Fantôme (qui se dit d’un mort parmi les vivants) et
fantasme ont la même étymologie. Celle-ci renvoie aux apparitions,
aux hallucinations, en somme aux images. Décrite comme une grande
série sur la mort et l’homosexualité, Six Feet Under
transcende largement ces deux thèmes. Elle nous donne à voir ce que
nous savons pourtant déjà : les êtres humains sont faits de
fantômes et de fantasmes.
Fantasmes, fantômes, et images : c’est la combinaison secrète
et magique de Six Feet Under.
Ainsi, au-delà du gimmick qui ouvre chaque épisode et vient
opportunément nous rappeler la présence et la banalité de la mort,
nous mettant ainsi « en condition », les auteurs
incorporent littéralement la présence des fantômes dans la vie de
leurs personnages. Leur père ou époux, dont la mort brutale ouvre
le récit, fait des apparitions régulières dans les moments clefs de
leur vie. Le traitement des apparitions du fantôme-père est
particulièrement intéressant. Loin des contours éthérés et
inquiétants que revêtent habituellement les fantômes à
l’écran, celui-ci a tout de l’homme ordinaire : il
parle, il blague, il fume, et il boit. Bref, il est aussi
vivant que vous et moi, avec juste cette absence d’inhibition
qui signale qu’il est débarrassé de la contrainte
d’être vivant.
C’est qu’il est filmé comme les autres personnages de
l’histoire : point de halo lumineux l’entourant,
point de musique céleste lorsqu’il apparaît. Ce procédé
matérialise ce que vivent les endeuillés : les figures
importantes et disparues de nos vies ont la force des vivants
présents autour de nous, elles vivent dans notre esprit. Voulez
vous leur échapper ? Elles se rappellent à vous car elles font
partie de vous. Ce que la série montre également bien, c’est
que le fantôme du mort n’est pas le mort. C’est
l’homme vivant que chacun fait revivre, développant avec lui
une relation fantasmagorique qui fait suite à la relation
particulière qu’il entretenait de son vivant.
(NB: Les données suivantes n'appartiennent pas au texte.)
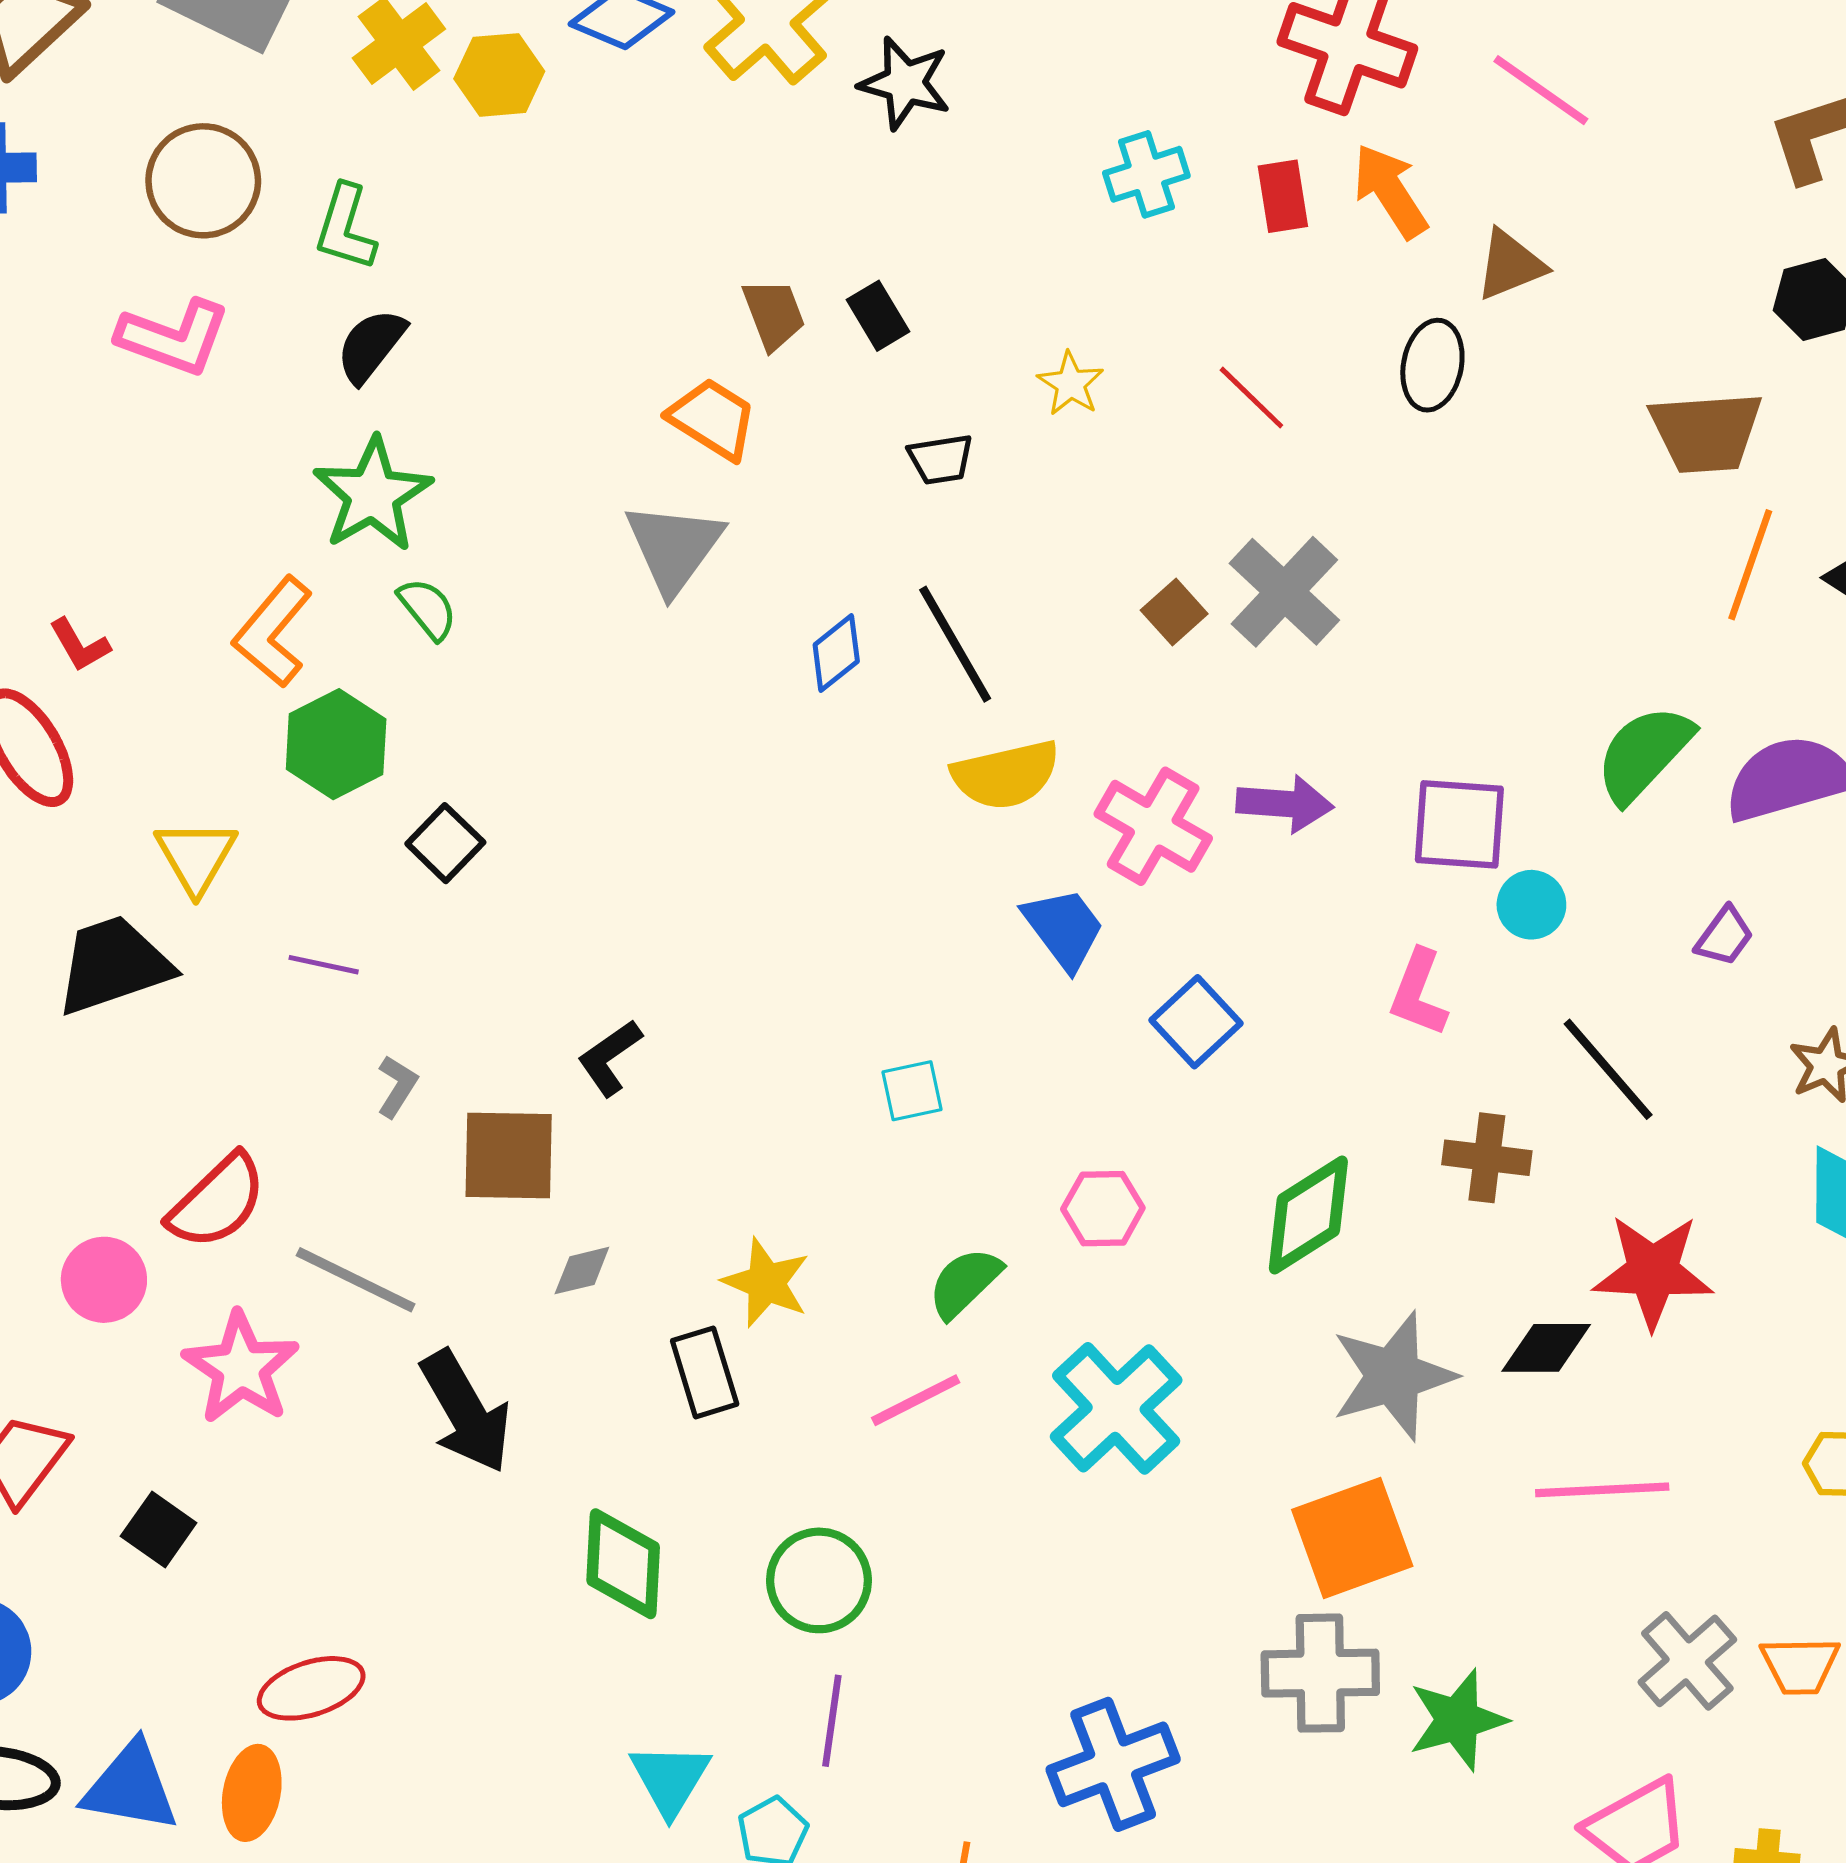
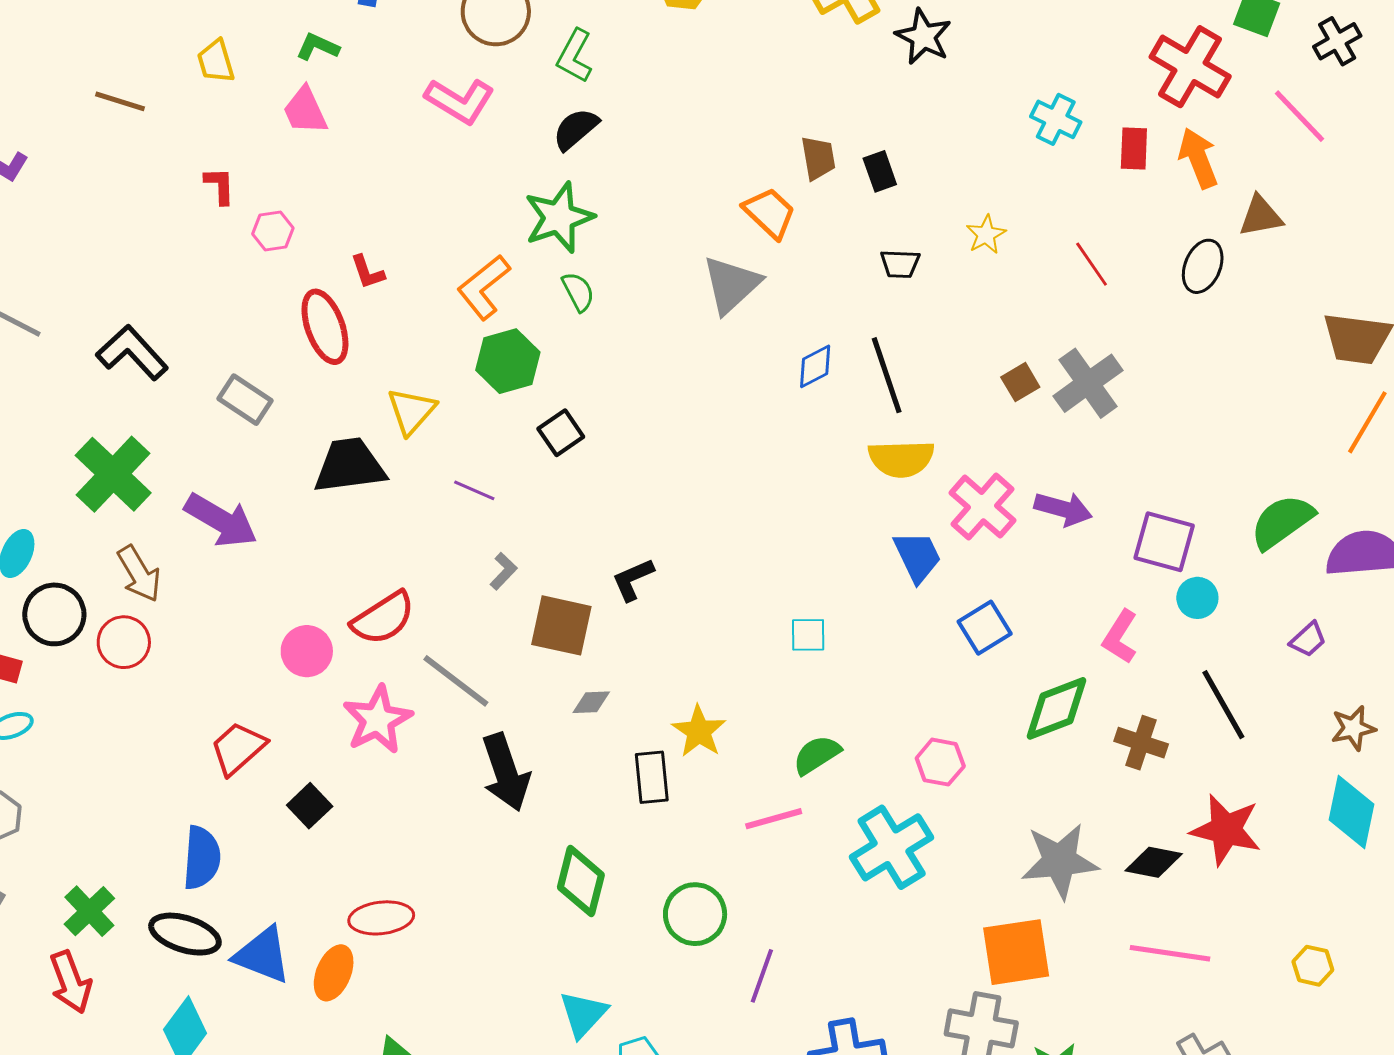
cyan cross: (1146, 174) -> (1056, 119), turned 33
pink hexagon: (1103, 1209) -> (940, 762), moved
green diamond: (1308, 1215) -> (1056, 708), moved
purple line: (832, 1721) -> (762, 976), moved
Finalement, les fantômes sont vivants et bien vivants, mais dans
notre imagination.
Car les fantasmes sont omniprésents. Prenons le cas de David :
toute sa personnalité, tout son parcours nous sont racontés à
travers la représentation de ses fantasmes (homosexuel honteux,
puis assumant son choix, en couple, passant par tous les
hauts et les bas de cette relation : conflits de la
cohabitation quotidienne, expériences sexuelles, désir de
paternité). Du jeune homosexuel assassiné dans la première saison,
fantôme défiguré avec lequel il a un dialogue fantasmé, à ses
multiples fantasmes sexuels (ah ! la scène de l’église,
où il prêche devant une assemblée d’éphèbes nus – ou
celle où, brusquement excité par le jeune animateur du club de
danse, il lui roule illico une énorme pelle), jusqu’à ce
personnage habillé d’une capuche rouge qui vient le hanter
dans la dernière saison, tout ce qui le hante, l’excite, le
guide ou le perd est représenté à l’image.
Le spectateur se fait régulièrement piéger par ces scènes. Aucune
indication, à l’écran, ne vient nous prévenir que l’on
entre dans le fantasme. C’est au spectateur de le comprendre
et le quart de seconde (ou plus parfois) qu’il met à le
réaliser, lui permet de se confronter à son propre imaginaire.
Ainsi, les fantasmes non seulement s’imposent comme la
réalité, mais la série parvient à dévoiler comment ils agissent sur
elle, et sur chacun d’entre nous, pour la (nous)
transformer.
Parfois, les auteurs choisissent au contraire de faire basculer le
récit dans la féérie, et alors ils ne lésinent pas sur les
moyens : les personnages se transfigurent pour chanter et
danser leurs émotions, devenant ainsi « Bigger than
life ». Car si les fantasmes transforment notre vie réelle,
ils nous permettent également d’être, même un instant, autres
que nous-mêmes.
Loin d’être morbide, Six Feet Under adresse aux vivants ce
message : la mort est partout (et d’abord en nous), et, à
cause de cela, nous sommes peuplés de fantômes et de
fantasmes : mais c’est aussi ce qui nous fait vivre,
évoluer, créer. Ce n’est pas le triomphe de la mort,
c’est le triomphe de la fantaisie. Des fantômes et des
fantasmes, nous faisons des images qui nous aident à vivre.